O déficit de bicarbonato pode ser calculado através de diversas fórmulas (como descritos neste link), uma das mais simples a seguir: 0,4 x Peso(kg) x (24-Bic). 11
3.6 – Potenciais armadilhas (“Pitfalls”)12
- Não utilizar bicarbonato/soluções alcalinas nas mesmas vias/acessos que as drogas adrenérgicas, pois estas últimas serão neutralizadas.
- A infusão de bicarbonato pode gerar um aumento transitório da PetCO2 no capnógrafo que pode ser confundida por melhora da qualidade das compressões torácicas ou retorno à circulação espontânea.
- Na ausência de acesso endovenoso ou intraósseo, algumas medicações podem ser infundidas via endotraqueal, porém estas não incluem o bicarbonato de sódio que pode lesionar as vias aéreas.
4 – Os 5Hs/5Ts
Você responde que não foi administrado bicarbonato até agora, mas aproveita a chegada da equipe de apoio para realizar uma tarefa importante no atendimento à PCR em equipe: avaliação de histórico do paciente através do prontuário ou por meio dos acompanhantes das causas tratáveis de parada cardiorrespiratória, os 5Hs/5Ts, bem como revisão do histórico de uso de medicações/drogas de abuso.13
5Hs | 5Ts |
Hipóxia | Toxinas |
Hipovolemia | Tamponamento (cardíaco) |
Hidrogênio (acidose) | Tensão (pneumotórax) |
Hipo / hipercalemia | Trombose (pulmonar) |
Hipotermia | Trombose (coronária) |
O paciente vinha internado há 3 dias, sem histórico de depressão, ou abuso de drogas ilícitas o que tornava a possibilidade de intoxicação remota.

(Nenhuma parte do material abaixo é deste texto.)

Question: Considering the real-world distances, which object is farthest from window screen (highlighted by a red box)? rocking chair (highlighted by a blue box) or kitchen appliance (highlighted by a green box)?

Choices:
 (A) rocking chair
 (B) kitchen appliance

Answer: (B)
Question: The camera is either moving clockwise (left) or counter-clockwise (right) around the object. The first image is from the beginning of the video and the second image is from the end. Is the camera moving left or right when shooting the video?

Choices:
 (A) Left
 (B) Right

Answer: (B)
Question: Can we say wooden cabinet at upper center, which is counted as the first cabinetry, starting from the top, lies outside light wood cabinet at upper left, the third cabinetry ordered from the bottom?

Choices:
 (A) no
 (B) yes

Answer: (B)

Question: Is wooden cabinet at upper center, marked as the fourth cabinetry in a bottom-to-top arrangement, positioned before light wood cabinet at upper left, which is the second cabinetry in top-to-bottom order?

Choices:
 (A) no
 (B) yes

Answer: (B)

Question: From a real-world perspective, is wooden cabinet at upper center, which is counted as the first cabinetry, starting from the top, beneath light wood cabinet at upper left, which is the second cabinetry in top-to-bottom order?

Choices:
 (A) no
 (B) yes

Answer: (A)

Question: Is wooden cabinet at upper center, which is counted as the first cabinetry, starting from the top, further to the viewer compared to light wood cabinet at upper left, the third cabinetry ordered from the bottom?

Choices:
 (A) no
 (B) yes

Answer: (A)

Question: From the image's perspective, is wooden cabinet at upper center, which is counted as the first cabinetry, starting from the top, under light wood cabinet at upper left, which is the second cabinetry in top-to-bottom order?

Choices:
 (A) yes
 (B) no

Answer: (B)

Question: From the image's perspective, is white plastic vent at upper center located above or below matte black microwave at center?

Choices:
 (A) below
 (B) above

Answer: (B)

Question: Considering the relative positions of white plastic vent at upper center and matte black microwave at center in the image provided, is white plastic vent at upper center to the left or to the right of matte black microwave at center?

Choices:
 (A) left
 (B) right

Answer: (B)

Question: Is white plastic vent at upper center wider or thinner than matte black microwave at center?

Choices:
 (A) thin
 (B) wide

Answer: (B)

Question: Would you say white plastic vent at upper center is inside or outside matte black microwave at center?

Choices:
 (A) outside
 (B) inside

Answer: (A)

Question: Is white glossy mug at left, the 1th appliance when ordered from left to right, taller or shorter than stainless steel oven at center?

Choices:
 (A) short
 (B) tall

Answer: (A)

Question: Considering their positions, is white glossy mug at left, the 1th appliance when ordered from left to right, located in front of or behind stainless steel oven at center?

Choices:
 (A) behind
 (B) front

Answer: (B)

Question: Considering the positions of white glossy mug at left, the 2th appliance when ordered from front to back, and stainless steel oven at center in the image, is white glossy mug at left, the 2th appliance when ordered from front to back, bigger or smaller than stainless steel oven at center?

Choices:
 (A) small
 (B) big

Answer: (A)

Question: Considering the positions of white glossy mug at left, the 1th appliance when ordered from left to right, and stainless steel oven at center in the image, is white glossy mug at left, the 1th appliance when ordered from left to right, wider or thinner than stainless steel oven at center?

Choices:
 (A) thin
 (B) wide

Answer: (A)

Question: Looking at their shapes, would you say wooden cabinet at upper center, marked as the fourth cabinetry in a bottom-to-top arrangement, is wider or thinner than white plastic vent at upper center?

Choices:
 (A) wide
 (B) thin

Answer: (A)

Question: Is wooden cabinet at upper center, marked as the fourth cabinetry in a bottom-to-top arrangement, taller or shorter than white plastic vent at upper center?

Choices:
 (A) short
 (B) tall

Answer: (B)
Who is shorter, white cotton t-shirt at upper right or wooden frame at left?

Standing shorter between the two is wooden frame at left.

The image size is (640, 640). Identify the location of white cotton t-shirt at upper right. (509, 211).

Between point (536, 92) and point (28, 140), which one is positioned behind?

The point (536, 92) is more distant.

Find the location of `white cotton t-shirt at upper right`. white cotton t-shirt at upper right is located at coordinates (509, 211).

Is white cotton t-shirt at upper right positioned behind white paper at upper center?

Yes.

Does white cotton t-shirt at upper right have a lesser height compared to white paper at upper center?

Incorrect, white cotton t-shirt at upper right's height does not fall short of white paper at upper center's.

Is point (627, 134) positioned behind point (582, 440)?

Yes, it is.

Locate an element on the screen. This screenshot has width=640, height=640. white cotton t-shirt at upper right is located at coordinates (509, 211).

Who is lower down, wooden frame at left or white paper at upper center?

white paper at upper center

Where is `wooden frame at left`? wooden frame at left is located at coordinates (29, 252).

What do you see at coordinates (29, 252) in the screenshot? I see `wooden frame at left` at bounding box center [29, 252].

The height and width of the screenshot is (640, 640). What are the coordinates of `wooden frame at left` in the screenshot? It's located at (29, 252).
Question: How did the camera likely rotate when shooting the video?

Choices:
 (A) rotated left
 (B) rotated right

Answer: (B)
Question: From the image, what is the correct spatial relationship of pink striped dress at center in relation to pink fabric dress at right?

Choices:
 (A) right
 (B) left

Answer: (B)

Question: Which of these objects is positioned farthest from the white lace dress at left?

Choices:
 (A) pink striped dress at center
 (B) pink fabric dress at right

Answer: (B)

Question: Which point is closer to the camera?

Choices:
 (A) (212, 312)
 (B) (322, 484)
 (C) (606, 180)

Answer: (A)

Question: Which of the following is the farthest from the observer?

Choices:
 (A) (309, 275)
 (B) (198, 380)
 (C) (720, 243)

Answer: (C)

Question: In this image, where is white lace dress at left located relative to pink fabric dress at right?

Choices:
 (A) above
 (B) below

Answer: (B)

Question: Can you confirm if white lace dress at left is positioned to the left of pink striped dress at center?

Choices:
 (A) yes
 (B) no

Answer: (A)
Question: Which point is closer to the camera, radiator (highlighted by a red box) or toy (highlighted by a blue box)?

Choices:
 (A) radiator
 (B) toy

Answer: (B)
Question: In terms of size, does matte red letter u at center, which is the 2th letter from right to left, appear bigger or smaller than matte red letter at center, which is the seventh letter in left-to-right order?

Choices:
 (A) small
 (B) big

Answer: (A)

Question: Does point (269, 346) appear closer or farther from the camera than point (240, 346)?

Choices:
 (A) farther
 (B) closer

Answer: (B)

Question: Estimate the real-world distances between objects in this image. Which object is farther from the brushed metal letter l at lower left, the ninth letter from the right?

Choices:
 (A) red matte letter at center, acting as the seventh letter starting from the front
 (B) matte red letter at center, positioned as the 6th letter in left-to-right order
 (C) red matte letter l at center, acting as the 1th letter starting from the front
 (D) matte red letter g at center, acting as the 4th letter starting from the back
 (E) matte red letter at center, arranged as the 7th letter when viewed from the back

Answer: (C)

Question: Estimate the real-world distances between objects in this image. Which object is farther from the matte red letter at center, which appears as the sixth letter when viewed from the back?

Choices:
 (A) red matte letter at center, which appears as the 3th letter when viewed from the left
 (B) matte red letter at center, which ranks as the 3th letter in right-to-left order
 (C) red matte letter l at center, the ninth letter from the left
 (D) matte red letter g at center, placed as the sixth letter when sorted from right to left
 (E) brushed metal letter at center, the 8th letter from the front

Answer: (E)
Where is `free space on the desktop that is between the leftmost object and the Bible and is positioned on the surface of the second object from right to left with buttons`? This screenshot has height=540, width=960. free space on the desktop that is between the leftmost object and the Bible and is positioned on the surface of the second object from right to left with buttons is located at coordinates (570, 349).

Ele vinha apresentando melhora de parâmetros infecciosos, no entanto no tratamento da prostatite devido ao efeito pós-renal do edema prostático e pelo insulto renal da própria sepse, o mesmo vinha com a função renal em piora.
A rotina de exames foi coletada no fim da tarde, e ao checar os resultados liberados há pouco: creatinina sérica de 3,8 e potássio sérico de 6,4.
Você logo avisa a equipe e são administrados 2g de gluconato de cálcio e 80mL (peso estimado do paciente de 80kg, portanto, 1mEq/kg) de Bicarbonato de Sódio 8,4% em bolus, a reanimação ainda dura mais 2 ciclos, quando paciente reverte para ritmo elétrico organizado, e ao checar o pulso carotídeo presente.
Imediatamente paciente foi reacessado clinicamente, coletados novos exames laboratoriais, feito eletrocardiograma e RX tórax, e transferido para a UTI onde foi dada continuidade aos cuidados do paciente. E assim seguiu mais um plantão na enfermaria.